Queen of Pride
by Bil!

G – Angst – Elizabeth – Oneshot

Summary: Season 4 spoilers. Celebrating Elizabeth: my reaction to Lifeline. Thus major spoilers for that episode.

Season: 4.

Spoilers: Lifeline.

Disclaimer: Not mine, or Lifeline would have ended differently. Actually, no, it would have ended the same but there'd have been a sequel where it ended differently.

A/N: Uh... Yeah. Hated what they did to Elizabeth, loved how they did it. Seriously, if she had to go then at least she went with a bang, proving just how strong she is. But this was my reaction to watching that episode. It's a bit weird; the style got away from me and the poem parked itself in the middle and, well, this whole thing is not my fault. Poem thing is from Will Shakespeare, a play by Clemence Dane (the words spoken, in fact, by an Elizabeth).

Warning: Excessive use of pronouns ahead.


Queen of Pride
by Bil!

She is lost, but she is not dead. She has faltered, but she is not weak.

And when she sees (for she is a part of them, she sees all, knows all) the Earth ship survive and flee to safety, when she feels the new base code activate... Then, in the deep, secret part of herself that remains who she once was, she celebrates.

They were stronger than she is, they are stronger than she is—

But she has won.


I'll not bow
To the gentle Jesus of the women, I—
But to the man who hung 'twixt earth and heaven
Six mortal hours, and knew the end (as strength
And custom was) three days away, yet ruled
His soul and body so, that when the sponge
Blessed His cracked lips with promise of relief
And quick oblivion, He would not drink:
He turned His head away and would not drink:
Spat out the anodyne and would not drink.
This was a god for kings and queens of pride,
And Him I follow.


They have taken her and they have made her one of their own; they have made her body theirs, her mind theirs, her knowledge theirs, her thoughts theirs.

But she is the woman who, alone, held off a planet full of Replicators. She is the woman who matched wills with a monumental force of incredible power and, for some small period, actually won.

She is Elizabeth Weir, and they have always underestimated her.

Her body is theirs, her thoughts are theirs, she is theirs—And yet...

And yet they failed to realise that their Wraith-attacking command had been re-implemented. They failed to use her knowledge to stop the Earth ship. They failed to predict what the Atlantis people would do next.

They have her, body, soul, and mind – and yet they are missing something. Some part of her eludes them and they are so confident in themselves and their unassailable strength that they cannot even understand that they have yet to find her.

Her every thought, every feeling, every memory has been ground up and dissected into its component parts. Broken down and categorised and documented. As if one can understand a painting by separating out and sorting all of the colours; as if the beauty of a rose can be found in a list of its properties and dimensions.

They have pulled her apart and believe they understand her. They have taken what she is and believe they comprehend who she is. They control her thoughts and believe they control her.

They are wrong.

She slumbers, she sleeps, but, as they will come to see, Elizabeth is not yet dead.

For their own sakes they would have done better to kill her, but for all their might, all their power, they are not wise yet. They believe they have won. The battle yes, perhaps (but Atlantis lives and she does not count this as a loss): the war has only just begun.

They have accepted her into their heart and she will destroy them from the inside. They have reached out and of their own free will they have welcomed in their own doom. But they do not, will not, can not understand this; they are confident in their power, in their strength. They have not yet learned fear.

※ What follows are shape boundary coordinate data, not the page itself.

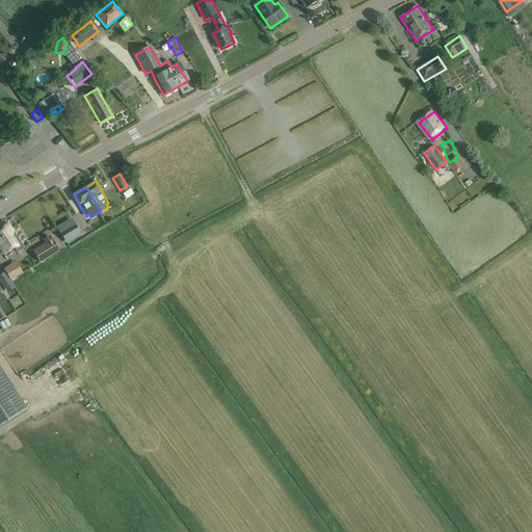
[(82,235),(72,218),(56,228),(67,244),(82,235)]
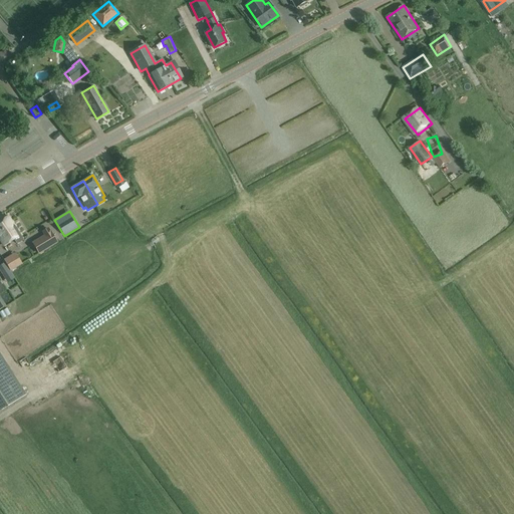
[(14,225),(13,225),(8,216),(0,221),(0,240),(3,246),(14,239),(17,244),(24,240),(14,225)]
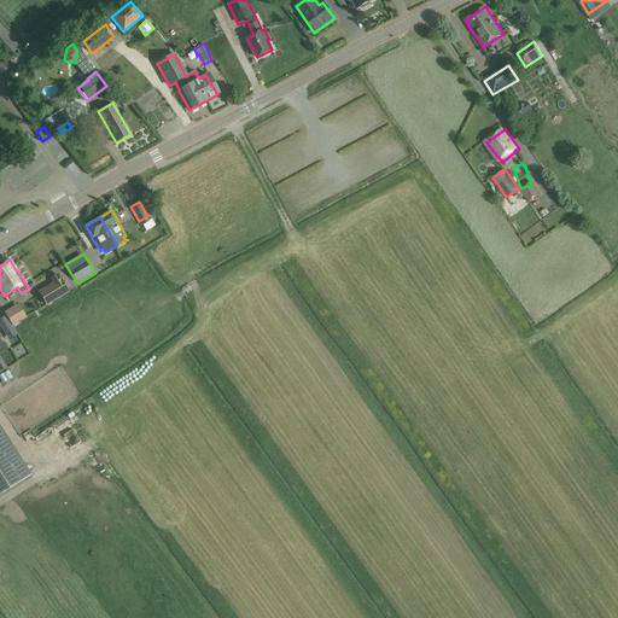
[(47,287),(40,292),(44,298),(47,304),(58,298),(66,293),(69,291),(64,283),(58,274),(51,279),(54,284),(47,287)]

They don't remember (did they ever care?) that the caterpillar in its cocoon must be completely destroyed before it can be re-formed into a butterfly.

So somewhere deep in the heart of the Replicator homeworld Elizabeth watches, listens, learns. She will understand them, she will become them, she will learn their limitations, their faults, their weaknesses.

And one day, one day when she is so much a part of them that they have forgotten that once she never was...

One day Elizabeth will return.

One day the Replicators will fall.

One day they will lose.

You see, they have always underestimated her.